I went to the farmers' market yesterday in search of tomatoes but came home with beautiful, fat, ripe blackberries instead. Time for crumble.
I did a lot of experimenting over several summers to finally settle on this recipe. It uses equal parts flour, oats, butter and sugar. But not just any sugar. You could probably use regular brown sugar and it would be good. Probably better than good. But I love the old-fashioned flavor of the oats with the sandy texture of demerara sugar.
Demerara is a raw cane sugar. It has larger crystals making it crunchier. I love the sandy, crumbley texture it gives baked goods. I also like that it's less processed and still contains the natural minerals found in cane sugar. It's more expensive than regular brown sugar, but can be found in most baking sections of the grocery store. I just use it for special occasions like this crumble where it really adds star power.

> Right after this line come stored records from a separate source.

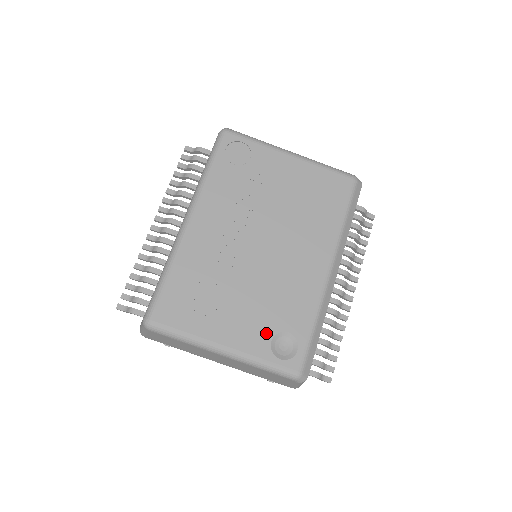
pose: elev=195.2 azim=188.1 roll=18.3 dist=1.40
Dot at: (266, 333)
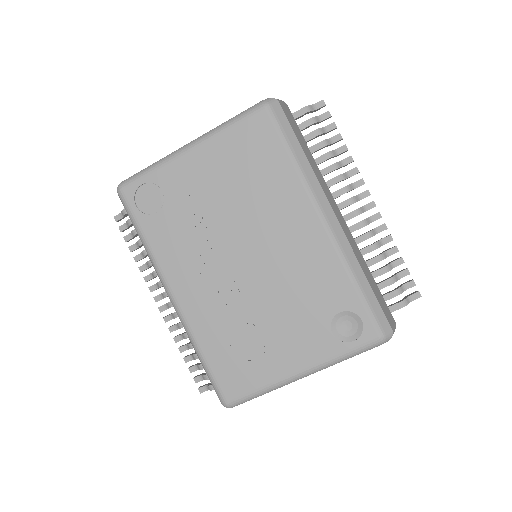
Dot at: (322, 331)
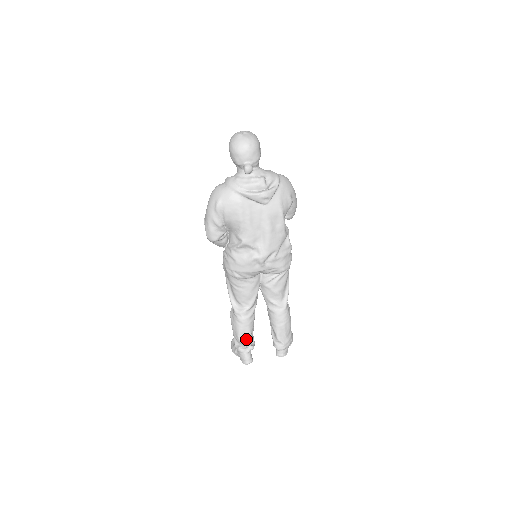
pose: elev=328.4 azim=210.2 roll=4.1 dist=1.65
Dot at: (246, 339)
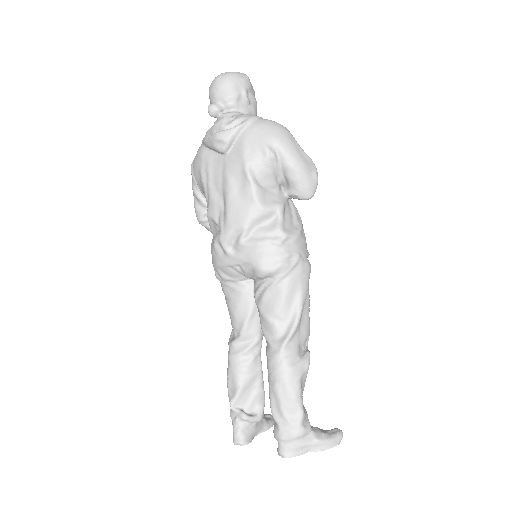
Dot at: (234, 394)
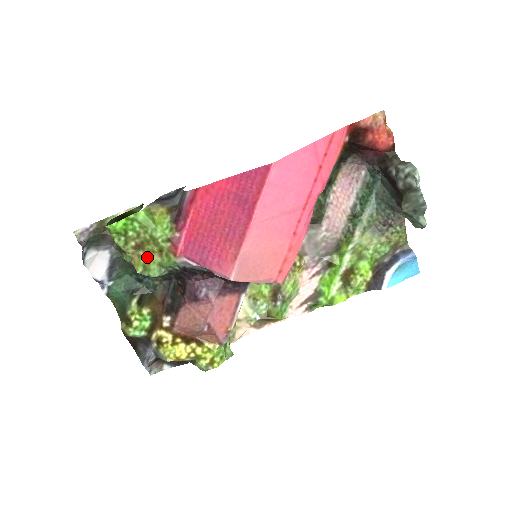
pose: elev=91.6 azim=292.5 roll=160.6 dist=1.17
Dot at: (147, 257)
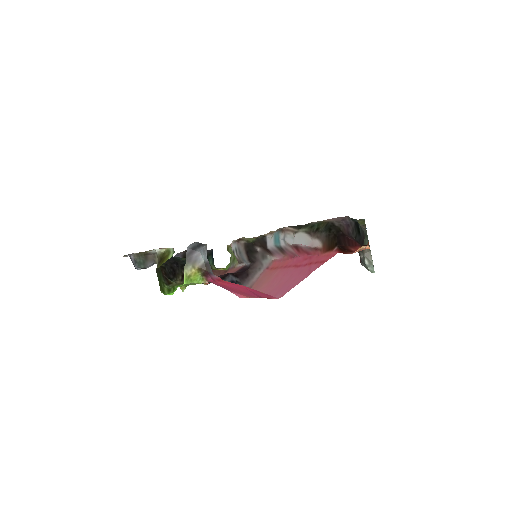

You could use this crumble topping with just about any fruit that strikes your fancy. When making this with peaches, I sprinkle in a little cinnamon with the fruit. Out of desperation in the winter when you need a little sunshine, you can even make it with frozen fruit. But be sure to let the fruit thaw and drain completely to get rid of the excess juices or it'll just be sludge.
You can also make this topping up to a day ahead and keep it in the fridge. Then just spinkle it over your berries when you're ready to bake, and it goes together really quickly.
I think blackberries are my favorite crumble filling. They have a sharper, tarter flavor that contrasts really well with the sweetness of the crumble topping. The two things seem to really enhance each other.
But whatever filling you use, taste your fruit first. I always put a little cornstarch with the fruit to thicken the juices that bake out, but you might also add a little sprinkle of sugar, if the fruit isn't as sweet as you'd like. These berries were pretty tart, so I used about a tablespoon of sugar with the berries.
The other thing to consider when making this crumble is what size pan to use. Depends on whether you like thick crumble with deep fruit or thinner crumble with shallower fruit. I usually bake it in a pretty wide casserole pan, but this time decided to use my deep Emile Henry pie pan because it's blue color looked so pretty with the berries. I had 4 pints of berries so I doubled my crumble topping recipe. In addition to filling the deep pie pan in the photo, it also filled a small casserole dish.
The recipe below will fill a regular pie pan.
3/4 cup flour
3/4 cup old-fashioned rolled oats (not instant and not steel cut)
3/4 cup demerara sugar
3/4 cup cold, unsalted butter, cut into chunks
1 teaspoon vanilla
2 pints blackberries
1 tablespoon sugar (optional, to taste)
1 tablespoon corn starch
In food processor, combine flour, oats, sugar and salt. Pulse a few times to combine. Add chunks of butter and process in pulses until crumble starts to come together like a dough ball. Pour crumble into a large bowl and make sure all of the butter is mixed into the dough. If there are any butter wads left, you can mix them in with your fingers or a dough cutter or two knives. (If you want to bake your crumble later, cover and refrigerate.)
Preheat oven to 375 degrees.
Place your berries in the bottom of your pie pan. Spinkle with sugar, if using, and cornstarch. Stir to combine. With your fingers, sprinkle crumble topping over top of berries evenly.
Place pie pan on a cookie sheet, just in case there's any blackberry juice spill over, and bake for 45-55 minutes. Check it after about 30 minutes and cover with foil if it begins to brown too much on top.
If you can stand it, let cool for at least 30 minutes. It's also fine to bake and let cool on the counter for several hours before serving. You can serve it fancy with vanilla ice cream or whipped cream, but it's really good just straight up. We've found in our research that it's particularly good for breakfast the next morning too.
Can easily be doubled or tripled depending on how much fruit you have. But note: my standard food processor maxes out at a double load of crumble topping. So you might need to make that in batches.
Blackberry crumble. The flavor of summer.